In a statement, the Central Board of Direct Taxes (CBDT) said the rules for operationalisation of the provisions of Section 9A of the I-T Act have been inserted in the Income-tax Rules, 1961.
The norms provide for "a pre-approval mechanism under which a fund can seek approval at its option from CBDT, and once approved, benefit of Section 9A would not be denied unless approval is withdrawn under limited circumstances".
From April 1, 2016, the offshore funds will attract a special taxation regime under Section 9A, under which the fund management activity carried out through an eligible fund manager in India would not lead to the residence of the fund in India.
"This is a very important step as it will provide much certainty to offshore funds while at the same time remove any discretion and tax adventurism by tax officers," Nangia & Co Partner Rahul Jain said.
Section 9A of the I-T Act facilitated location of fund managers of offshore funds in India without Indian tax implications subject to certain conditions mentioned in the said section.
The rules also say that even if a fund is not diversified during the first 18 months or at the time of closure, it can still avail of tax break.
Further, structures where the fund is owned by an institutional investor and not by broad-based investors directly will no longer be ineligible.
Also, even if the fund manager is paid an arm's length remuneration in 2 out of previous 4 years, the fund will not be disqualified.
The fund management industry has demanded some easing of the rules of Section 9A.
Deloitte Haskins & Sells LLP Partner Rajesh H Gandhi said "CBDT has also introduced an advance ruling mechanism where a fund can approach CBDT and get certainty on whether it will be eligible for the tax exemption".
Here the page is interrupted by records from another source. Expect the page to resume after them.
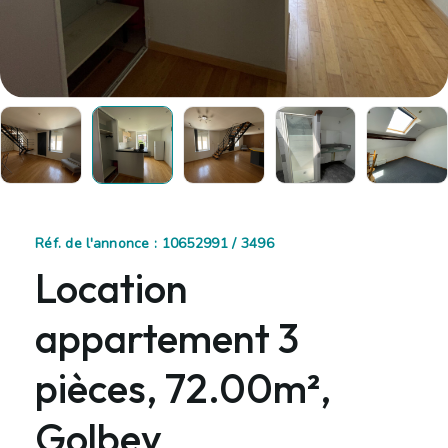
Réf. de l'annonce : 10652991 / 3496
Location
appartement 3
pièces, 72.00m²,
Golbey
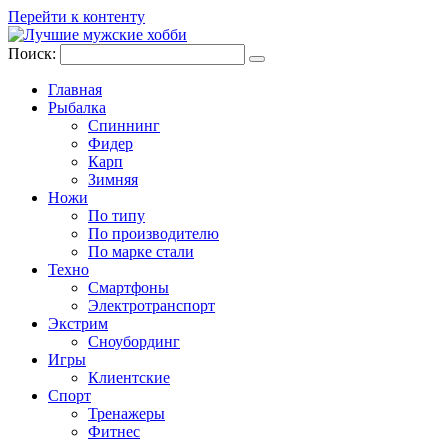
Перейти к контенту
Поиск:
Главная
Рыбалка
Спиннинг
Фидер
Карп
Зимняя
Ножи
По типу
По производителю
По марке стали
Техно
Смартфоны
Электротранспорт
Экстрим
Сноубординг
Игры
Клиентские
Спорт
Тренажеры
Фитнес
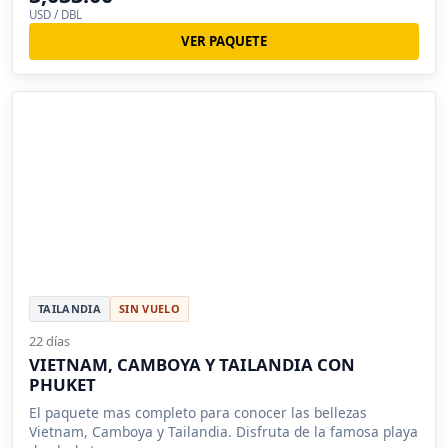
USD / DBL
VER PAQUETE
TAILANDIA
SIN VUELO
22 días
VIETNAM, CAMBOYA Y TAILANDIA CON
PHUKET
El paquete mas completo para conocer las bellezas
Vietnam, Camboya y Tailandia. Disfruta de la famosa playa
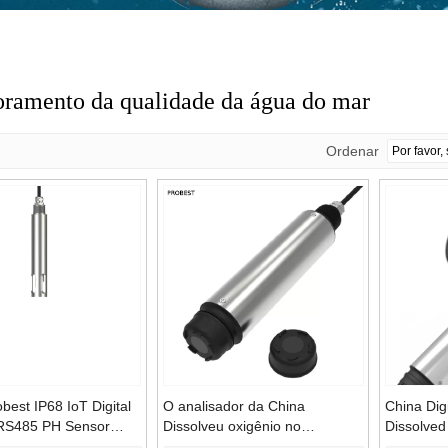
ramento da qualidade da água do mar
Ordenar
best IP68 IoT Digital
O analisador da China
China Digi
RS485 PH Sensor
Dissolveu oxigênio no
Dissolved
lysis
dispositivo de medição do
Analisado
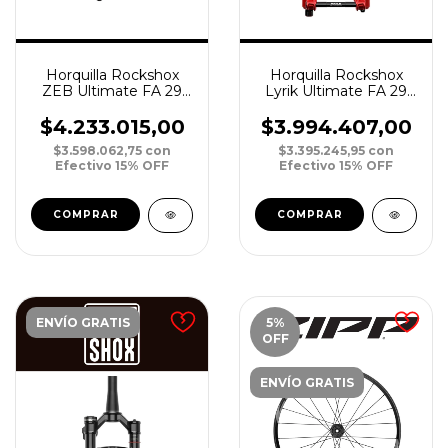
Horquilla Rockshox
Horquilla Rockshox
ZEB Ultimate FA 29
Lyrik Ultimate FA 29
DebonAir 170 15 Boost
DebonAir 160 15 Boost
Tapered 3P Crown
Tapered Crown R
$4.233.015,00
$3.994.407,00
$3.598.062,75
con
$3.395.245,95
con
Efectivo 15% OFF
Efectivo 15% OFF
ENVÍO GRATIS
5
%
OFF
ENVÍO GRATIS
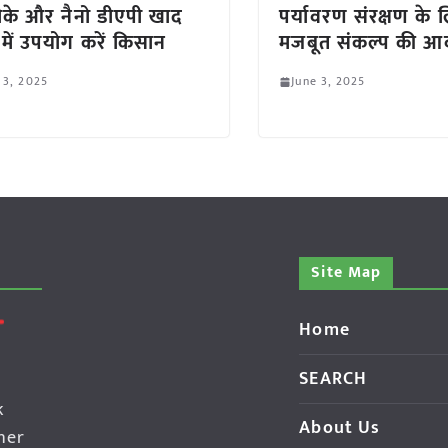
के और नैनो डीएपी खाद
पर्यावरण संरक्षण के 
ं में उपयोग करें किसान
मजबूत संकल्प की आ
 3, 2025
June 3, 2025
Site Map
Home
SEARCH
k
About Us
her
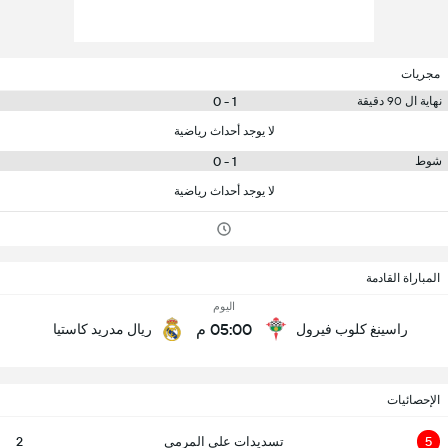
مجريات
1 - 0
نهاية ال 90 دقيقة
لا يوجد أحداث رياضية
1 - 0
شوط
لا يوجد أحداث رياضية
المباراة القادمة
اليوم
05:00 م
راسينغ كلوب فيرول
ريال مدريد كاستيا
الإحصائيات
5
تسديدات على المرمى
2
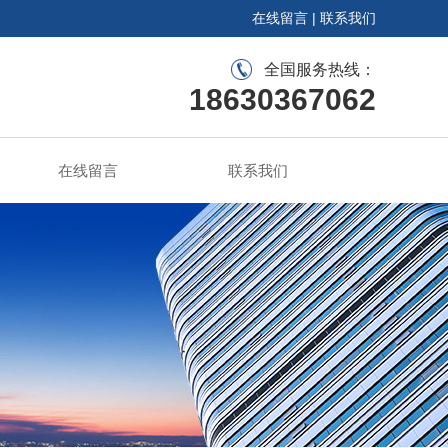
在线留言
|
联系我们
全国服务热线：
18630367062
在线留言
联系我们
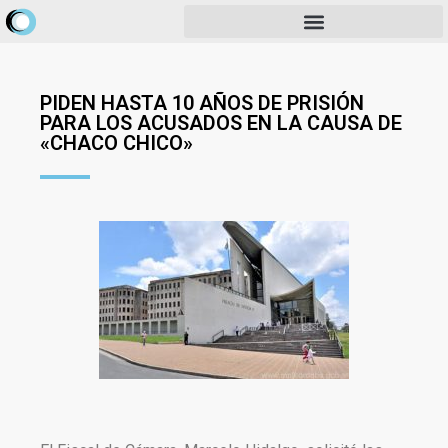
PIDEN HASTA 10 AÑOS DE PRISIÓN
PARA LOS ACUSADOS EN LA CAUSA DE
«CHACO CHICO»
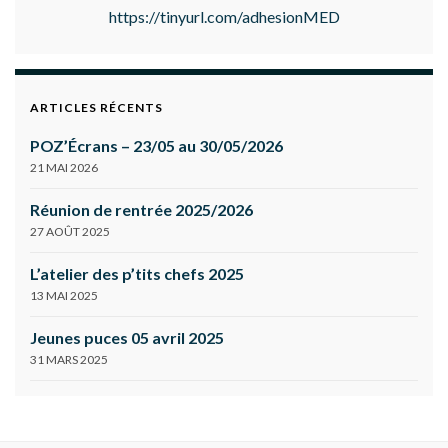
https://tinyurl.com/adhesionMED
ARTICLES RÉCENTS
POZ’Écrans – 23/05 au 30/05/2026
21 MAI 2026
Réunion de rentrée 2025/2026
27 AOÛT 2025
L’atelier des p’tits chefs 2025
13 MAI 2025
Jeunes puces 05 avril 2025
31 MARS 2025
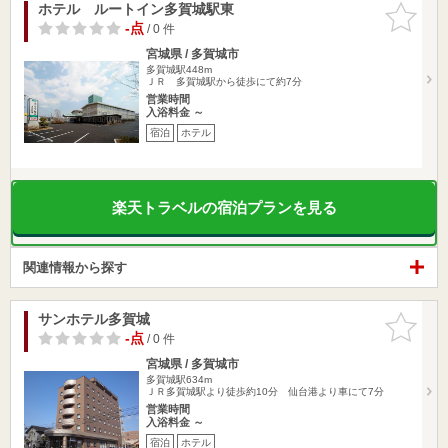
ホテル ルートイン多賀城駅東
お気に入
りに追加
-点
/ 0 件
宮城県 / 多賀城市
多賀城駅448m
ＪＲ 多賀城駅から徒歩にて約7分
営業時間
入浴料金 ～
宿泊
ホテル
楽天トラベルの宿泊プランを見る
関連情報から探す
サンホテル多賀城
お気に入
りに追加
-点
/ 0 件
宮城県 / 多賀城市
多賀城駅634m
ＪＲ多賀城駅より徒歩約10分 仙台港より車にて7分
営業時間
入浴料金 ～
宿泊
ホテル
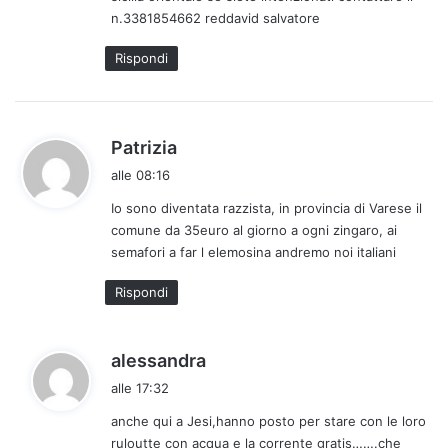
o
n.3381854662 reddavid salvatore
:
Rispondi
h
Patrizia
a
alle 08:16
d
Io sono diventata razzista, in provincia di Varese il
e
comune da 35euro al giorno a ogni zingaro, ai
t
semafori a far l elemosina andremo noi italiani
t
o
Rispondi
:
h
alessandra
a
alle 17:32
d
anche qui a Jesi,hanno posto per stare con le loro
e
ruloutte con acqua e la corrente gratis…….che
These rules have been framed keeping in mind industry demand for removing some of the difficult conditions imposed in the 2015 proposals and could now encourage some of the funds to seriously look at setting up shop in India, Gandhi added.
According to EY Financial Services Tax Partner Tejas Desai, the guidelines provide some important clarifications in relation to the qualifying conditions for the fund-like manner of determining resident Indian ownership, permitting look-through approach in determining the number of investors and the like.
Girish Vanvari, National Head of Tax, KPMG in India said the rules clarify that the fund will not be able to own more than 26 per cent in an Indian entity to avail of the exemption.
"One can argue whether the requirement of owning 26 per cent or less in a company is adequate. All in all, a step in the right direction," Vanvari said.